- Повеселей ничего не придумал?
- Ты не ершись, браток. Понял?
Опустив на мгновение веки, Лариса замерла, а затем ресницы ее вспорхнули, и она ответила, глядя в крохотные кругляшки зрачков Женьки:
- Понял, Петрович… Понял.
- И чего удумали? - всполошился было Антип.
- Ты, Петрович, спирт возьми у меня в рюкзаке. Да, натри хорошенько деда. И внутрь дай.
Легкомысленная улыбочка чуть что не выскочила на губы Звонарева, но он сумел сдержать и спрятать ее.
- Добро, браток, добро.
Потом старик долго и со вкусом кряхтел за брезентовой перегородкой, пока Женька растирал ему грудь и спину спиртом, а затем, блаженно ухнув, старик принял спирт внутрь и помычал, закусывая. Улегся уж и Звонарев, принялся знакомо посвистывать носом, а Лариса все сидела над пикетажкой, хоть и надобности в том не было. Однако сон брал свое, и она, стараясь недолго размышлять, забралась в мешок к Звонареву. Там было жарко и крепко пахло мужичьим потом.
Уснула она быстро, даже еще не согревшись толком. Утром долго не хотела просыпаться от разморившего тепла и вдруг вскинулась, почувствовав под щекой шевеление подушки. Оказалось, ее голова на плече парня, а он все не решался побеспокоить Ларису.
Заметив, что она проснулась, Звонарев тихо сказал:
- Не шуми. Продрых Антип. Самим надо костер зажигать и чай и завтрак мараковать.

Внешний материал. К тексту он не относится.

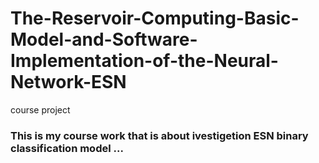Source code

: # The-Reservoir-Computing-Basic-Model-and-Software-Implementation-of-the-Neural-Network-ESN
course project
### This is my course work that is about ivestigetion ESN binary classification model ...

Выскользнув из спального мешка, Лариса накинула на плечи ватник и вышла из палатки. Чуть влажный ветер тронул ее лицо, и на воле показалось теплее, и снег под ногами приятно пружинил, когда она сбегала к ручью умыться. И ей подумалось, что именно сегодняшний день непременно принесет ей удачу, огромную, ради которой только и стоит родиться на свет.
И сбудется все и сполна, о чем она тайно и с пугливой страстью мечтала в одиночку вечерними сумерками, не зажигая в комнате света, потому что мать не любила, когда к ней приходили играть подруги, впрочем, так же, как не любила она, чтоб и ее дочь «шлялась по чужим домам». Чего только теми долгами вечерами не приходило девчонке в голову. Но чем взрослее становилась Лариса, тем тверже зрела в ней идея стать геологом. Она была уверена, уж в этой-то науке удача, открытие, счастье приходят только по воле одного человека и к нему одному. Потом, в институте, мираж растаял. Но так же, как и мираж имеет источником реальный предмет, пусть несхожий, но реальный, так и в душе Ларисы желание славы, вспоенное непреклонным честолюбием, не пропало, а лишь ждало часа, своего часа, чтоб дать росток.
Когда уже за полдень Лариса вытянула из шурфа бадейку с породой и увидела три первых куска руды, она даже не удивилась, и, самое странное, радость ее была тихой. Только пальцы трепетали, вынимая камушки из бадейки.
Из шурфа слышалось шарканье лопаты Женьки, следом тишина, тяжелый дых парня, его голова у ее ног, голос:
- Чо молчишь, браток? Накрыли? - И Звонарев сел на край шурфа, протянул руку к бадейке и взял такой же серый кусок руды. - Вот это? - в голосе его прозвучало недоверие.
Действительно, что, казалось, может скрываться в таком сером невзрачном куске камня?… Зачем десять лет без продыха сотни людей думали о нем, искали путь к нему, месяцами шатались по тайге и болотам, обрекая себя на съедение мириадам кровососущих, рисковали?
Лариса улыбнулась и посмотрела на Звонарева:
- Ты знаешь, что я держу на ладони?
- Руду, поди…
- Не-ет, - протянула она и помотала головой.
- Откуда ж мне знать, браток?
- Мечту. Меч-ту…
* * *
На повороте тропы, почти у самого берегового обрыва, инспектор глянул через плечо и увидел - к реке за ним идет Женька, которого Семен Васильевич уж и не чаял взять в спутники. Инспектор подивился - как это упрямый моряк изменил свое решение? Женька, что раненый вепрь, обычно шел напролом.
Но вспомнив о старике Антипе, Семен Васильевич посмотрел на происшедшее по-иному. Уж куда было семидесятилетнему охотнику подыматься ни за что ни про что с уютной лежанки да топать в тайгу кашеваром, а ведь пошел, когда Лариса его попросила. Правда, после уговоров, но пошел, и не оставил ее, как и Женька, в беде; все до конца вынес старик, даром что потом едва не всю зиму корежила его лихоманка.